08 Mar How long are New Zealand houses owned before they are sold
An interesting article. Source : qv.co.nz
It is often said that properties are sold on average every seven years. Is that true? The answer is yes and no.
There are really two ways to answer that question. One way is to look at all houses in New Zealand at the end of 2009 and measure how long it has been since they were last sold. The other way is to look at just the properties that sell in a given year and measure how long they had been owned prior to selling.

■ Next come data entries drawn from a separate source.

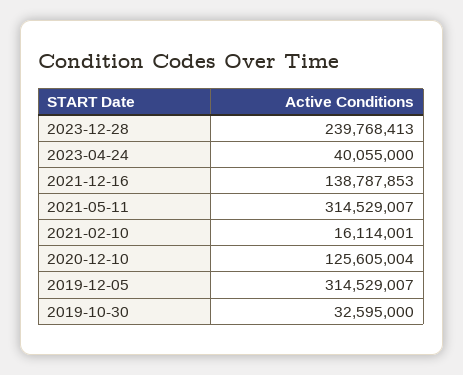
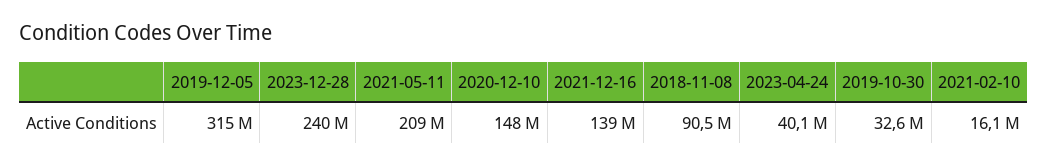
  {
    "2023-12-28": 239768413,
    "2023-04-24": 40055000,
    "2021-12-16": 138787853,
-   "2021-05-11": 314529007,
+   "2021-05-11": 209000000,
    "2021-02-10": 16114001,
-   "2020-12-10": 125605004,
+   "2020-12-10": 148000000,
    "2019-12-05": 314529007,
-   "2019-10-30": 32595000
+   "2019-10-30": 32595000,
+   "2018-11-08": 90500000
  }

Let’s look at the first way – on average, at the end of 2009, how long have all houses in New Zealand been owned, whether or not they sold. But first, a disclaimer of sorts. Our data goes back as far as the early 1980s which means we can measure sales up to about 30 years old. We have no record of sales prior to that (around 17% of houses) which means we can’t tell for those properties if the sale happened 31 years ago or 100 years ago. So we’ve removed these ones and just used houses where we can measure the time since the last sale. This means the average we can measure will be slightly less than the true average.
So what’s the answer? 7.2 years. But of course that doesn’t mean that all properties have been owned 7 years, in fact only 10% have been owned between six and eight years. About one third of houses have been owned less than five years, and over one quarter have been owned more than ten years. Houses owned between two and five years account for nearly a quarter of all houses we can measure.

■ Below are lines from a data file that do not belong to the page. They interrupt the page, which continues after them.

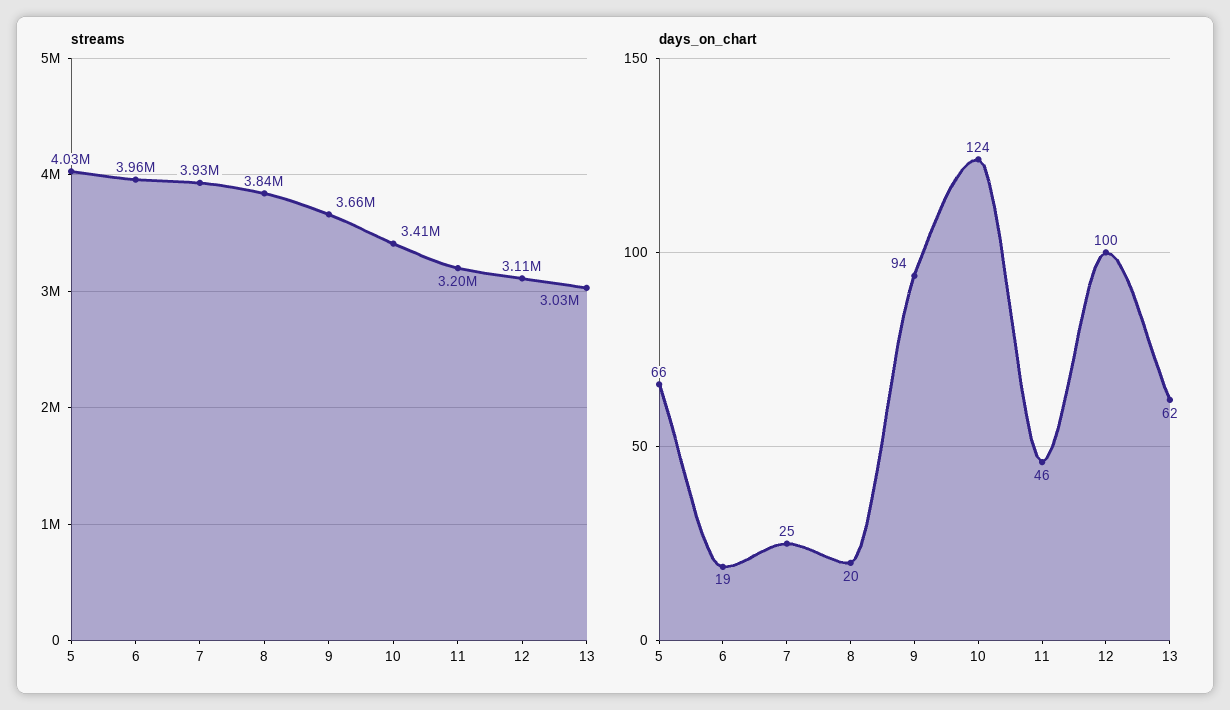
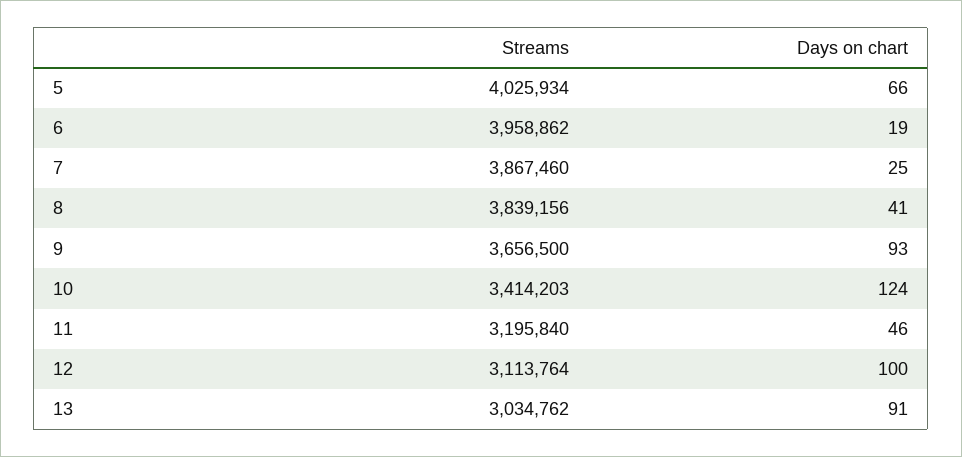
  {
    "streams": {
      "5": 4025934,
      "6": 3958862,
-     "7": 3930000,
+     "7": 3867460,
      "8": 3839156,
      "9": 3656500,
      "10": 3414203,
      "11": 3195840,
      "12": 3113764,
      "13": 3034762
    },
    "days_on_chart": {
      "5": 66,
      "6": 19,
      "7": 25,
-     "8": 20,
+     "8": 41,
-     "9": 94,
+     "9": 93,
      "10": 124,
      "11": 46,
      "12": 100,
-     "13": 62
+     "13": 91
    }
  }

So why 5.9 years when it was 7.2 years for average ownership time across all houses? The main reason is that by using the sales information we are only measuring the houses that sell in that year, not those that haven’t sold and have been owned for a long period of time. This pulls the average down. It also reflects that there is a portion of the market that turns over quite frequently, and these tend to dominate the sales in a given year. For example, first home buyers typically do not stay in their first house for long, instead trading up after a few years. Similarly young couples will tend to move to larger houses in family friendly areas after a few years. These transactions will tend to dominate the sales and overwhelm the much smaller number of sales of houses that have been owned for 20 or more years.
Using the average time between sales method we can also look for differences between years. We know that 2009 was a year where the housing market was beginning to recover from the lows of 2008. A good comparison should be with 2005 when the housing market was in the midst of a boom in both sales volumes and house values that was to stretch from 2003 to 2007. The average time since last sale in 2005 was 4.9 years. At first glance this does not seem greatly different to the 5.9 years for 2009. In part this is because an average is not a particularly good way to measure this sort of information where lots of data is bunched up at one end then spread out over the other. The chart below more clearly shows the considerable difference between the two years.

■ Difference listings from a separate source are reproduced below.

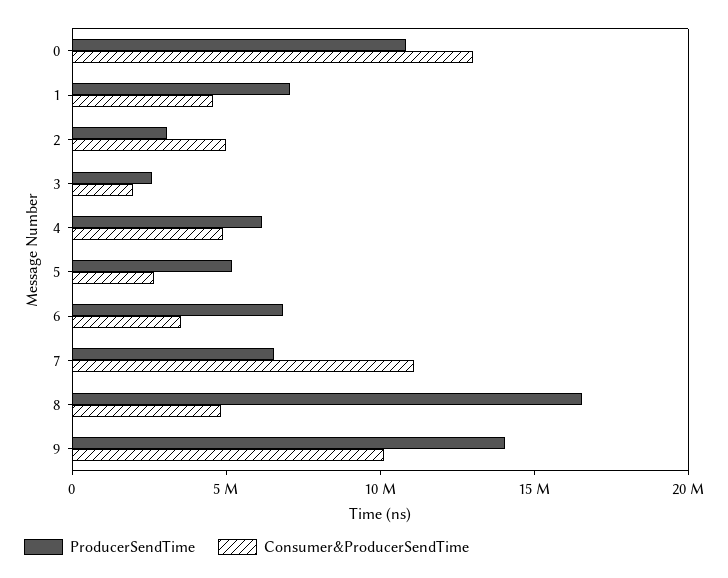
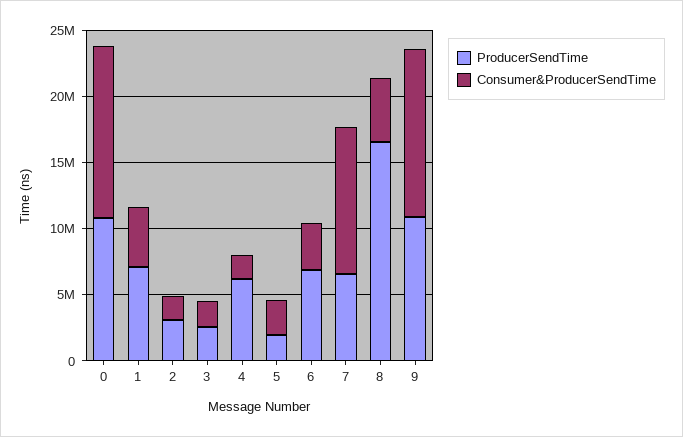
  {
    "ProducerSendTime": {
      "0": 11000000,
      "1": 7000000,
      "2": 3000000,
      "3": 3000000,
      "4": 6000000,
-     "5": 5000000,
+     "5": 2000000,
      "6": 7000000,
      "7": 7000000,
      "8": 17000000,
-     "9": 14000000
+     "9": 11000000
    },
    "Consumer&ProducerSendTime": {
      "0": 13000000,
      "1": 5000000,
-     "2": 5000000,
+     "2": 2000000,
      "3": 2000000,
-     "4": 5000000,
+     "4": 2000000,
      "5": 3000000,
      "6": 4000000,
      "7": 11000000,
      "8": 5000000,
-     "9": 10000000
+     "9": 13000000
    }
  }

During 2005 there were a much greater proportion of sales of houses owned for less than two years. In fact these made up 28% of all sales in that year. In contrast, in 2009 only 14% of the sales were for properties owned less than two years. Conversely, in 2005 only 21% of sales were for properties owned between three and seven years, whereas in 2009 this was 32%.
This difference is due to the type of activity prevalent in 2005 where many more properties were bought and sold quickly for capital gain, especially by investors. In 2009 the investor activity had dropped dramatically as funding became harder to secure, and the prospect of quick capital gains appeared dim.
There is something of a myth floating around that lifestyle properties turn over very quickly as urbanites chasing the dream of semi-rural living soon learn the harsh realities of tank water, septic tank sewage, looking after paddocks and tending to the animals. The myth has it that these people toss in the towel after only a few short years and return to the city. So is this true or not?
Across New Zealand the average time that owners of lifestyle properties have been there is 7.2 years. Does that number sound familiar? It should – because it’s the same that we saw for houses.
Just like for houses, there are of course people who have owned their lifestyle property for less than two years. For lifestyle properties this is 8.6% which is actually fewer than for houses where it is 10.9%.
The story is similar when looking at sales of lifestyle properties in 2009 when 15% of those that sold had been owned less than two years. This is again less than houses where 18% have been owned less than two years. The proportion of houses and lifestyle properties owned for more than five years and more than ten years is very similar, in other words there is no evidence that lifestyle properties turn over more quickly than houses.
I think we can safely call that particular myth busted!